Hunting the Elusive Camelopardalids


Aurora & Light Pollution from Cypress Hills Park, Alberta

The Milky Way, an odd aurora, and the glow of urban light pollution lit the sky. But alas, no meteors!

On Friday afternoon, May 23 I headed 3 hours east of home toward the clearest skies in the province. The quest was for sightings of the Camelopardalid meteors, the new and much publicized meteor shower from Comet LINEAR, 209/P that had been predicted for tonight.

I had very good skies for the first couple of hours of darkness, from a viewpoint looking north over the prairies on the high rim of the Cypress Hills, Alberta. Clouds did move in about 12:30 a.m., about the time the shower was to be peaking. But up to that point I had sighted just a handful of meteors and many were likely random ones, as they didn’t seem to be streaking out of the radiant point. A few other people who had converged at the site saw other meteors to the south that might have been shower members.

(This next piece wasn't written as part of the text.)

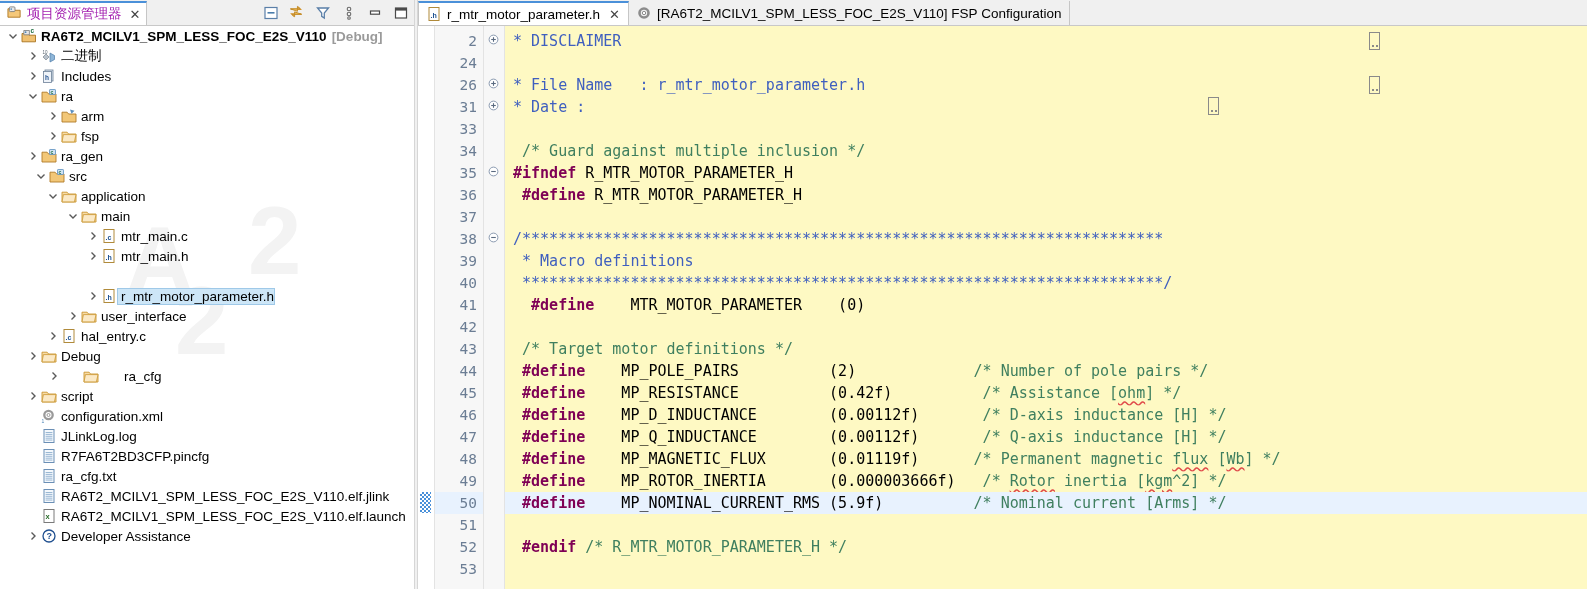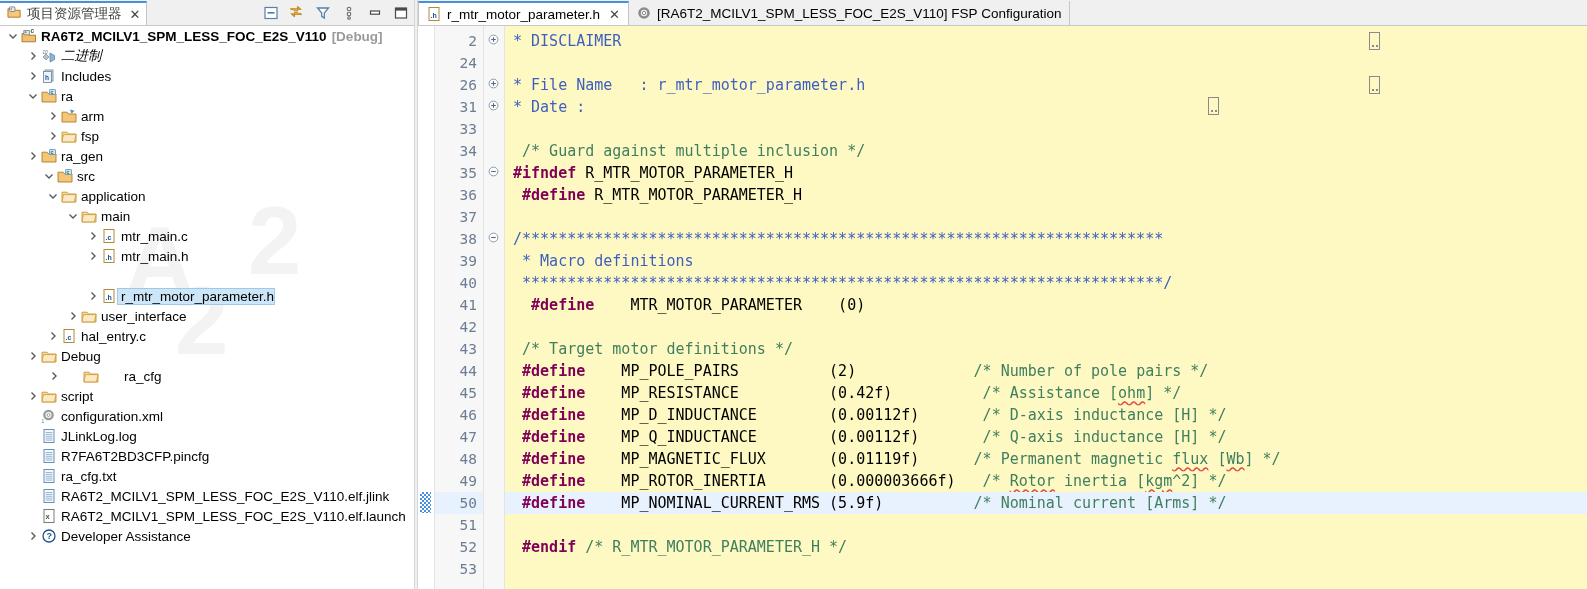"项目资源管理器" .ex-tab .tlabel { color: #404040 -> #a21caf }
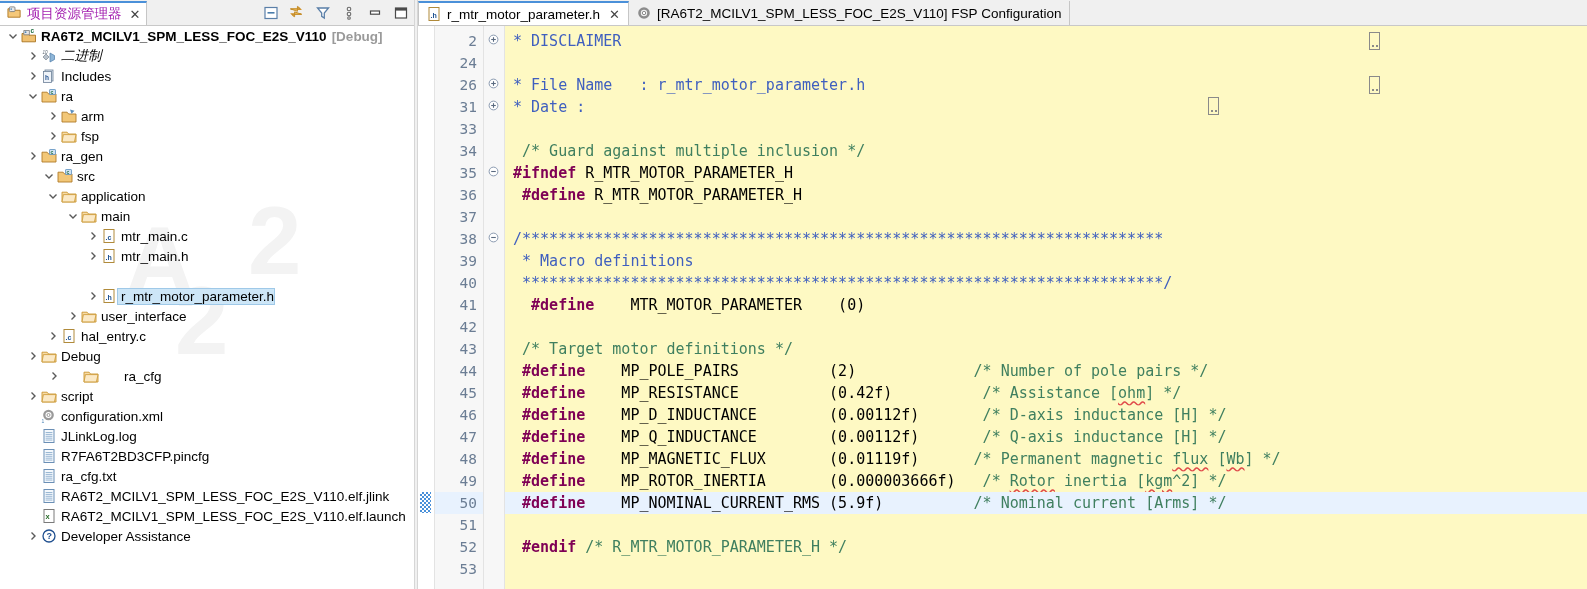"二进制" div.row { font-style: italic -> none }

Perhaps the peak came later under cover of clouds. But up to 12:30 a.m. I saw little sign of an active shower. Still, it was worth taking the chance to chase into clear skies in hopes of bagging a herd of Camelopardalids.

I shot hundreds of frames with two cameras and none picked up a Cam meteor – lots of satellites, like the streak at lower centre. And for a few minutes this strange white auroral curtain appeared, slowly drifting from east to west across the northern sky, like a searchlight, above the magenta horizon glow of low-level aurora. To the northwest glowed the lights of Medicine Hat, illuminating the clouds toxic yellow in a classic demonstration of light pollution.